Divided By Design – The Fear of Being Forgotten

Divided By Design – The Fear of Being Forgotten
Release Date: 10th Februay 2023
Label: Self-Released
Bandcamp
Genre: Progressive Metal, Instrumental metal, Djent, Melodic Metal.
FFO: Haken, Animals as Leaders, Angel Vivaldi.
Review By: Andy Spoon

Prog duo Divided By Design is set to release The Fear of Being Forgotten, an LP-length instrumental album, on February 10th, 2023. The collaborative work of multi-instrumentalists Liam Stephenson and Tom Chambers, Divided By Design is a powerful take on the prog instrumental subgenre that has recently taken a new life in the metal community with the growing popularity of progressive elements in Metalcore and even mainstream rock. Many call the sound “Djent”, which can divide a whole room. We used to call it Mathcore, but even that term is becoming passé in some circles, as it seems to be limited to fewer and fewer bands almost daily. 

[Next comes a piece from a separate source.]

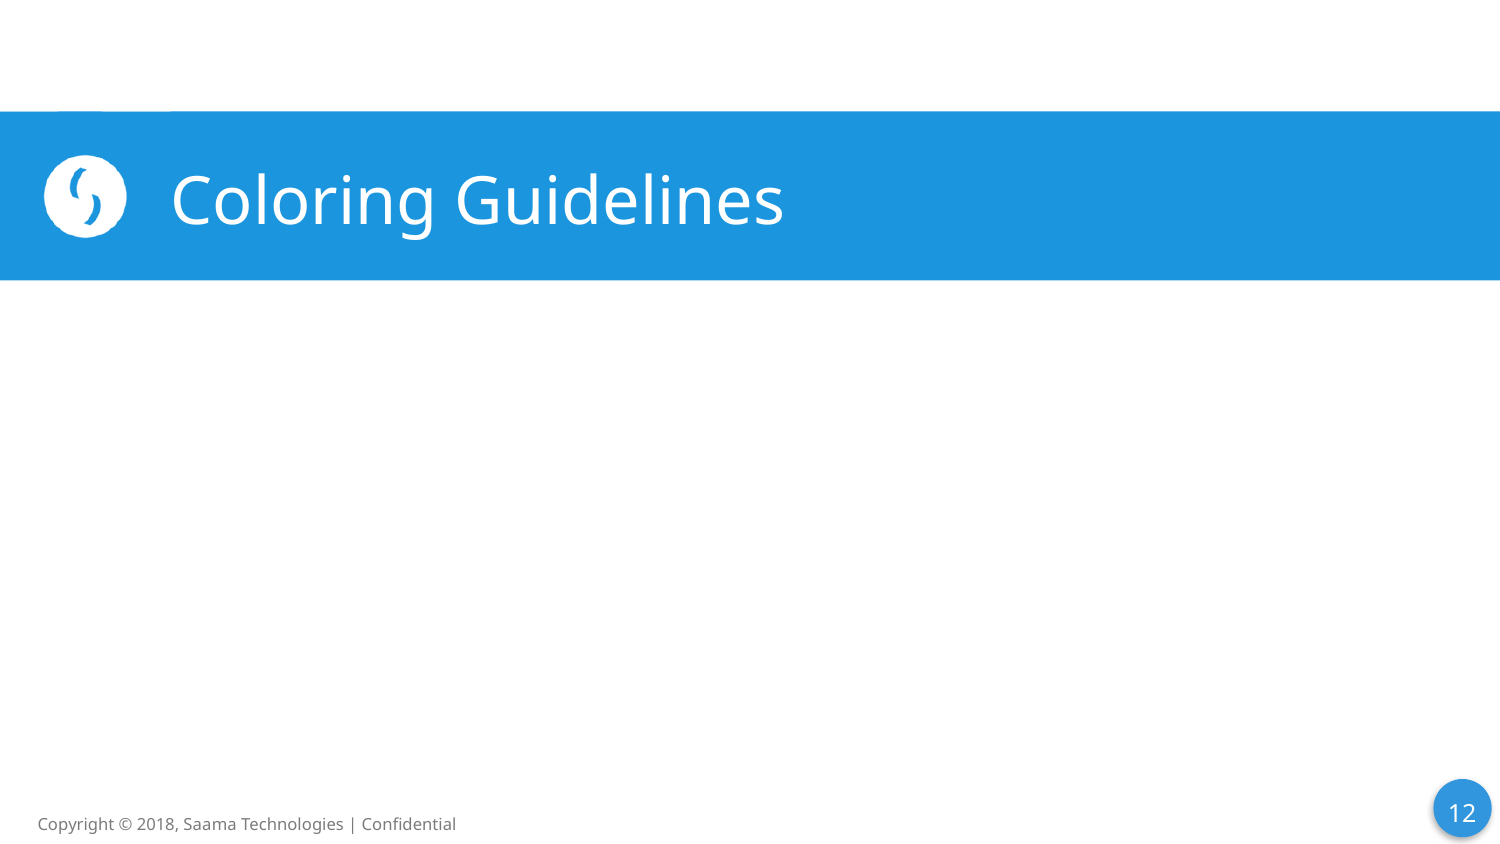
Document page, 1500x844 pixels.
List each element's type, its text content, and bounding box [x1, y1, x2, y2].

picture [39, 150, 131, 242]
title Coloring Guidelines [155, 144, 1272, 252]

Everything on the album seems to be following the wailing, virtuoso-level guitar playing, which makes sense for a rock/prog instrumental album. I think that going from the first track, Establish, to the dizzying mayhem of the second track, Construct, is a big jolt. It’s not necessarily a bad thing, but it absolutely shakes you once the track breaks down into a big brass section with saxophone solos, only to dive back into the “djenty” chugging guitar riff-land paradise. The first track felt like more of an Angel Vivaldo track, while the second one felt more like a Rivers of Nihil track (and I mean that in a good way). 

Track 3, or Deconstruct, is a far departure from both tracks 1 and 2. It seems to be the “meat and potatoes” of The Fear of Being Forgotten, as it hits hard with the progressive, in-and-out-of-time bars followed by repetitive phrases that build in intensity over and over before the track switches to new elements. Frankly, it’s not expected, at any point, as it could have jumped from Middle-Eastern, to Vaudeville avant-garde sound at any point. The “djent” elements are just there to glue everything back together, or at least until there is a new phrase to hit on the synths again. Deconstruct is a wild ride between musical elements and components, not just stylistic changes. (and I’m not just talking about tempo and textural differences). It’s a spectacle to behold, for sure. 

Finally, the last track, Legacy, starts with an upbeat multi-instrumental phrase that feels like a mix between Trans-Siberian Orchestra, Rush, and a tiny bit of Scale The Summit. This is a track where the solo on guitar leads the entire melody of the song, something that I thought would come in much earlier in the album. It creates an effect where it doesn’t feel like a single guitar artist jerking himself off on every track and naming the project after his own name. It simply offers the listener the knowledge that Stephenson can absolutely shred on the lead guitars, but is more committed to the rest of the tracks’ continuity before shoehorning additional guitar melody into the mix. I’m thankful for that. Legacy is more of an uplifting track, as the first part of the album seemed to resonate with chaos and heaviness. The second half was energetic and positive in tone and tempo. This is fun, in that, it offers a user experience that is almost interactive, rather than merely passive at every turn. Too-many artists spend time making what amount to mixtapes or “magazines”, when they ought to consider making an album work more like a novel, turning story and logical elements into musical movements that work towards a collective goal of creating a single art piece. That’s what Divided By Design has done with The Fear of Being Forgotten.

Equally uplifting as it is moody at times, The Fear of Being Forgotten is a pleasantly-brief, well-constructed prog album that ought to impress and entertain prog and non-prog fans, as it seems to lack little in the ways of artistic vision and execution.